- **DIRECTIONS**:
Your answer should be a single number: the count of lines in the entries below that contain "camera".

Segment Start: RECORDS SUPPLIED

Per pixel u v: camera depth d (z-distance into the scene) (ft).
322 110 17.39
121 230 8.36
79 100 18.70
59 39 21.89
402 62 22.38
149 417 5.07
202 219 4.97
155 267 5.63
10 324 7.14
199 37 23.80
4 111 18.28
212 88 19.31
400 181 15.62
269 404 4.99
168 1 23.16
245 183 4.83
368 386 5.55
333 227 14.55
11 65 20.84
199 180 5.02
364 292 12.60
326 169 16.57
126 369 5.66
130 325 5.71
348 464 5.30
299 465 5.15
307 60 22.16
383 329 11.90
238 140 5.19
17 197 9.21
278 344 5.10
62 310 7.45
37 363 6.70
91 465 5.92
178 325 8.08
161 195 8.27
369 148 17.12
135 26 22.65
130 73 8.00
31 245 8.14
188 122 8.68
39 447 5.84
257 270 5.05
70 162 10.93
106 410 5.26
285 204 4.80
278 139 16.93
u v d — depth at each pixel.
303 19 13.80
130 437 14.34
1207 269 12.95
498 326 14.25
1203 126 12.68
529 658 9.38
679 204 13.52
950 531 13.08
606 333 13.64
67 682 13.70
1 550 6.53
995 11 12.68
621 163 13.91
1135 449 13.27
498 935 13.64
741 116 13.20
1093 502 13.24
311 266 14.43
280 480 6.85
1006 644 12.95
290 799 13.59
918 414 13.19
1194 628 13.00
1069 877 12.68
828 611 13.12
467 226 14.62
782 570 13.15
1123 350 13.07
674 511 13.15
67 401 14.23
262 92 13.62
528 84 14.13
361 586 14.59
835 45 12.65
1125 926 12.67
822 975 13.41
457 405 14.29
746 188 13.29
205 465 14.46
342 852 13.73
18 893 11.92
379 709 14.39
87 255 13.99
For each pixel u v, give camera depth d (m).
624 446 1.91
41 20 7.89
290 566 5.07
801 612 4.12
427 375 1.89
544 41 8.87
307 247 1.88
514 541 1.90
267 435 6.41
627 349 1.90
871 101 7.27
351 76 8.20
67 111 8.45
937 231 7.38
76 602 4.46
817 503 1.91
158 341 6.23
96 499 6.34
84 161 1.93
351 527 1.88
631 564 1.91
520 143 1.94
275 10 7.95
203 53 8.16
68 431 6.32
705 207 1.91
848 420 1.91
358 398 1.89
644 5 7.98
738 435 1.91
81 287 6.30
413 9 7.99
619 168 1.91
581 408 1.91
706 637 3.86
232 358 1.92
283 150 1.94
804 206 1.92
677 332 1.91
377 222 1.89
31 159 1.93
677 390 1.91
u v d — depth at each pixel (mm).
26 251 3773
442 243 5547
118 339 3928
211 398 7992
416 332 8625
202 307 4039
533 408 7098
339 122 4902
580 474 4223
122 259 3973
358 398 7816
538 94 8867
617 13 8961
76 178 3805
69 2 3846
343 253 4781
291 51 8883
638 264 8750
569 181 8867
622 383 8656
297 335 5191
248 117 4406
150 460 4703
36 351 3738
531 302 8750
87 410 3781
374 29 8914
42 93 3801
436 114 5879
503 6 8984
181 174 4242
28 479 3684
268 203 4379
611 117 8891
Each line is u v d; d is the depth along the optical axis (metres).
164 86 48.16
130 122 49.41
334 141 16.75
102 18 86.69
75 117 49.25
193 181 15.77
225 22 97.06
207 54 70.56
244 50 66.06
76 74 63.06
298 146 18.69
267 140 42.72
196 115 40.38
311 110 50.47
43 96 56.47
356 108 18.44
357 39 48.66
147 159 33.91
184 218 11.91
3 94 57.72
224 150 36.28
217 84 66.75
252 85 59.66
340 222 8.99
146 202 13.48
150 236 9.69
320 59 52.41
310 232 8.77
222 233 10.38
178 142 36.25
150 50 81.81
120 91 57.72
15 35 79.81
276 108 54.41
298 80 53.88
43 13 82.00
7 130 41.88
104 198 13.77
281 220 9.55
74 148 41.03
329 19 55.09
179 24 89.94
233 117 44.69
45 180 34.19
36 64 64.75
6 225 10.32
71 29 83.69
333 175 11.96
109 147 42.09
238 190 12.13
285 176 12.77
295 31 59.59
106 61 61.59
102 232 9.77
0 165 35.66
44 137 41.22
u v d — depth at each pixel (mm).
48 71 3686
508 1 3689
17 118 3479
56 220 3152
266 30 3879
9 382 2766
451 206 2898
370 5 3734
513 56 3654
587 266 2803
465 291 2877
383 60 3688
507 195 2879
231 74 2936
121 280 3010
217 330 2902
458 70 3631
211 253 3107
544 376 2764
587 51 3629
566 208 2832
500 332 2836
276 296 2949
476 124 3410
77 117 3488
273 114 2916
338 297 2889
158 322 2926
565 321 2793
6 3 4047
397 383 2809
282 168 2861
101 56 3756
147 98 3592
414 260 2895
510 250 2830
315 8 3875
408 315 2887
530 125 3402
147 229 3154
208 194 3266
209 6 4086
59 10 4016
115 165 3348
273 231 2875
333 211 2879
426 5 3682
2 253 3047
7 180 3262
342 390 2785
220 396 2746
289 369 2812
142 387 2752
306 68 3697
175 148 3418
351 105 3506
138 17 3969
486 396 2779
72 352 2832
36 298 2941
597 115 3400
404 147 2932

Segment End: RECORDS SUPPLIED

- **EXERCISE SOLUTION**:
2